### EXERCISE TEXT ###

(a) $\left[\mathrm{CoF}_6\right]^{3-}$.

$\mathrm{F}^{-}$is a weak field ligand.

Configuration of $\mathrm{Co}^{3+}=3 d^6$ (or $t_{2 g}^4 e_g^2$)

Number of unpaired electrons $(n)=4$

Magnetic moment $(\mu)=\sqrt{n(n+2)}=\sqrt{4(4+2)}=\sqrt{24}=4.9 \mathrm{BM}$

$\left[\mathrm{Co}\left(\mathrm{H}_2 \mathrm{O}\right)_6\right]^{2+}$, $\mathrm{H}_2 \mathrm{O}$ is a weak field ligand.

Configuration of $\mathrm{Co}^{2+}=3 d^7\left(\right.$ or $\left.t_{2 g}^5 e_g^2\right)$

Number of unpaired electrons $(n)=3$

$$\mu=\sqrt{3(3+2)}=\sqrt{15}=3.87 \mathrm{BM}$$

$\left[\mathrm{Co}(\mathrm{CN})_6\right]^{3-}$ i.e., $\mathrm{Co}^{3+}$

$\because \quad \mathrm{CN}$ is strong field ligand.

$$\mathrm{Co}^{3+}=3 \mathrm{~d}^6\left(\mathrm{or} t_{2 g}^6 \mathrm{e}_g^0\right)$$

There is no unpaired electron, so it is diamagnetic.

$$\mu=0$$

(b) $\left[\mathrm{FeF}_6\right]^{3-}$,

$\mathrm{Fe}^{3+}=3 d^5\left(\right.$ or $\left.t_{2 g}^3 e_g^2\right)$

Number of unpaired electrons, $n=5$

$$\begin{aligned} \mu & =\sqrt{5(5+2)} \\ & =\sqrt{35}=5.92 \mathrm{BM} \\ {\left[\mathrm{Fe}\left(\mathrm{H}_2 \mathrm{O}\right)_6\right]^{2+} } & \end{aligned}$$

$$\mathrm{Fe}^{2+}=3 d^6\left(\operatorname{or} t_{2 g}^4 e_g^2\right)$$

Number of unpaired electrons, $n=4$

$$\begin{aligned} \mu & =\sqrt{4(4+2)} \\ Z & =\sqrt{24} \\ & =4.98 \mathrm{BM} \\ {\left[\mathrm{Fe}(\mathrm{CN})_6\right]^{4-} } & \end{aligned}$$

Since, $\mathrm{CN}^{-}$is a strong field ligand, all the electrons get paired.

###

BRIEF A: Mark each statement as yes or no according to the magnetic moment worked solution, and quote the exact words of that solution that decide it: (i) [Co(CN)₆]³⁻ is described as diamagnetic. (ii) In [Fe(CN)₆]⁴⁻, some electrons remain unpaired. (iii) CN is called a weak field ligand.
BRIEF B: Please extend the magnetic moment worked solution, picking up right after its final sentence.

### DATA EXTRACT ###

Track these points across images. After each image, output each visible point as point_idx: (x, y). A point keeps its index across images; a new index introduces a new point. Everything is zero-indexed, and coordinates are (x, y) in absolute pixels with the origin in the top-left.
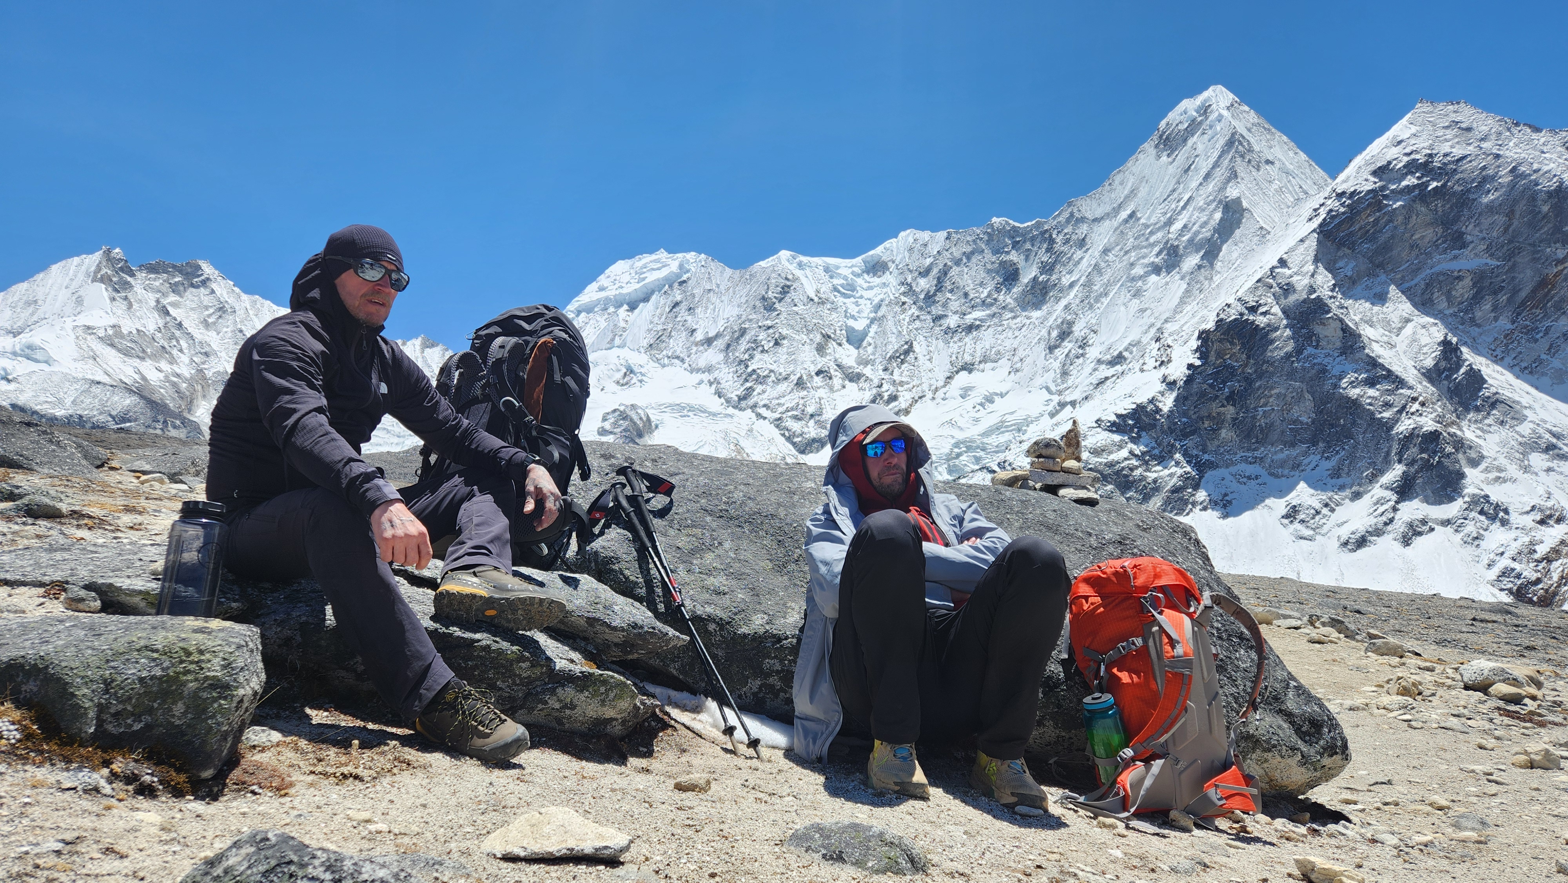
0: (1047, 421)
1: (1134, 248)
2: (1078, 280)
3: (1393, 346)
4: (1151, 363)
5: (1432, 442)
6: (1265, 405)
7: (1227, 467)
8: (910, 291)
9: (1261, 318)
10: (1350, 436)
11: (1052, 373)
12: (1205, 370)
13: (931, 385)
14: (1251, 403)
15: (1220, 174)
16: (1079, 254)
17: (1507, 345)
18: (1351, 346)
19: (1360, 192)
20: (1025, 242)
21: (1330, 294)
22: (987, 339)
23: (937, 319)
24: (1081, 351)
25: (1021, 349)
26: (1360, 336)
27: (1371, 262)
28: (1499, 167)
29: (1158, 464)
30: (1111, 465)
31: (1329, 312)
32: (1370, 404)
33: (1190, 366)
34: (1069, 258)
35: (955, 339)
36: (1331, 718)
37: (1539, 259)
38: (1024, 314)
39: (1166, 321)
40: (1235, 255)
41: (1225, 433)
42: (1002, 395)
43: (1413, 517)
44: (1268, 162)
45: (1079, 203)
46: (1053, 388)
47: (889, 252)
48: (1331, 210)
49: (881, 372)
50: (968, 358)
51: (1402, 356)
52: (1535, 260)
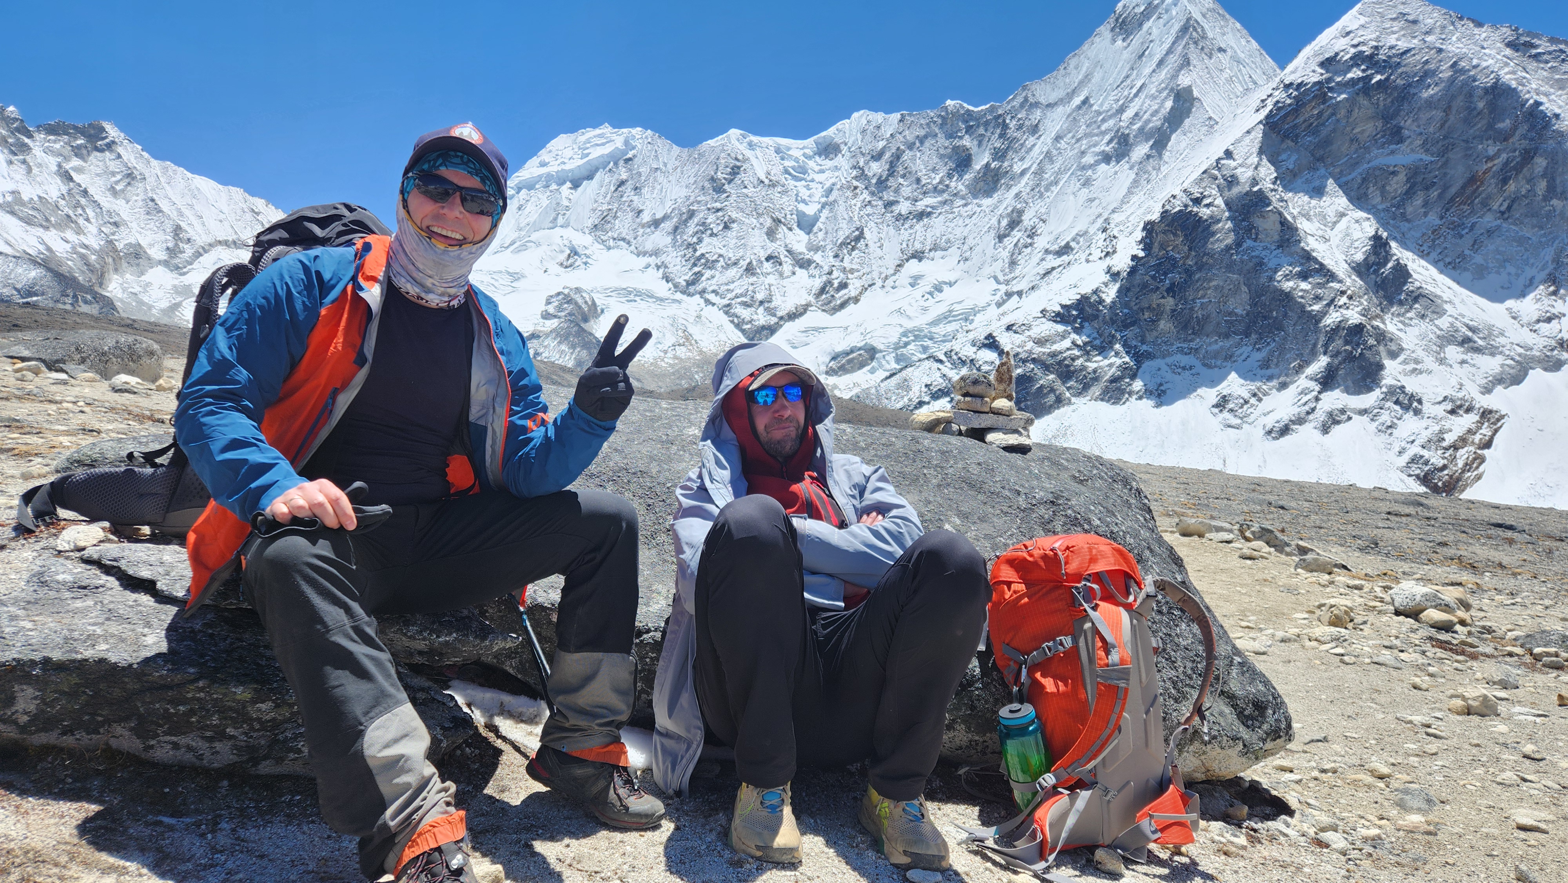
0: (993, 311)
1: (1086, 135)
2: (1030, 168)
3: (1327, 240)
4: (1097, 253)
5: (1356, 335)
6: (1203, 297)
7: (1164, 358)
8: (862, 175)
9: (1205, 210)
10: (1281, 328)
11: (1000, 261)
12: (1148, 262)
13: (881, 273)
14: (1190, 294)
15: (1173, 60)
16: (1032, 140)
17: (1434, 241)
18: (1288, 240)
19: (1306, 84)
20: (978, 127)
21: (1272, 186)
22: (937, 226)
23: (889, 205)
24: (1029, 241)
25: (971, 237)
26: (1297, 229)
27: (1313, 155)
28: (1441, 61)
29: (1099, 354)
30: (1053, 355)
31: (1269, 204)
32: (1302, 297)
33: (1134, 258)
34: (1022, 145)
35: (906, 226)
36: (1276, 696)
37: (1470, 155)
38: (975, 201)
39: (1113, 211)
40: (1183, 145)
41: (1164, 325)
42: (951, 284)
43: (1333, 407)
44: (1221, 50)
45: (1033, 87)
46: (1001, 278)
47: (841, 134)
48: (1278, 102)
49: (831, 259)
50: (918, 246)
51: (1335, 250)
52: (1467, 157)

###
### DATA EXTRACT ###

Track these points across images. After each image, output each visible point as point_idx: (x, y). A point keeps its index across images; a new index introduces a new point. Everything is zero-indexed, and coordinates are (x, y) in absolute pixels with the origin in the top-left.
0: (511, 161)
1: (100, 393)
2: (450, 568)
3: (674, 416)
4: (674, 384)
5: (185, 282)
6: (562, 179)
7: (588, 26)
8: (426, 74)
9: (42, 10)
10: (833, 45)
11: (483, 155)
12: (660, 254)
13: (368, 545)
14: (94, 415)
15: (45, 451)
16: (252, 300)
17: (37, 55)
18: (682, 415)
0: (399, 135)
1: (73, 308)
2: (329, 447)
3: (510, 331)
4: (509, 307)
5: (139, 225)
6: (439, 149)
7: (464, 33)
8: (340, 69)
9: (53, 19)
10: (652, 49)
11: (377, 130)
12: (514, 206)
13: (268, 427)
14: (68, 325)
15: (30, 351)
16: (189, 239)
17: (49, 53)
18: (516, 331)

###

RESPONSE AREA A:
(i) Yes: "There is no unpaired electron, so it is diamagnetic."
(ii) No: "all the electrons get paired."
(iii) No: "is strong field ligand."

RESPONSE AREA B:
$$\mathrm{Fe}^{2+}=3 d^6\left(\operatorname{or} t_{2 g}^6 e_g^0\right)$$

Because there is no unpaired electron, so it is diamagnetic in nature.

(a) $\left[\mathrm{Mn}(\mathrm{CN})_6\right]^{3-}$

(i) $d^2 s p^3$ hybridisation

(ii) Inner orbital complex because $(n-1) d$-orbitals are used.

(iii) Paramagnetic, as two unpaired electrons are present.

(iv) Spin only magnetic moment $(\mu)=\sqrt{2(2+2)}=\sqrt{8}=2.82 \mathrm{BM}$

$$\begin{aligned} & \text{(b) }\quad{\left[\mathrm{Co}\left(\mathrm{NH}_3\right)_6\right]^{3+}} \\ & \mathrm{Co}^{3+}=3 d^6 4 s^0 \end{aligned}$$

( $\mathrm{NH}_3$ pair up the unpaired $3 d$ electrons.)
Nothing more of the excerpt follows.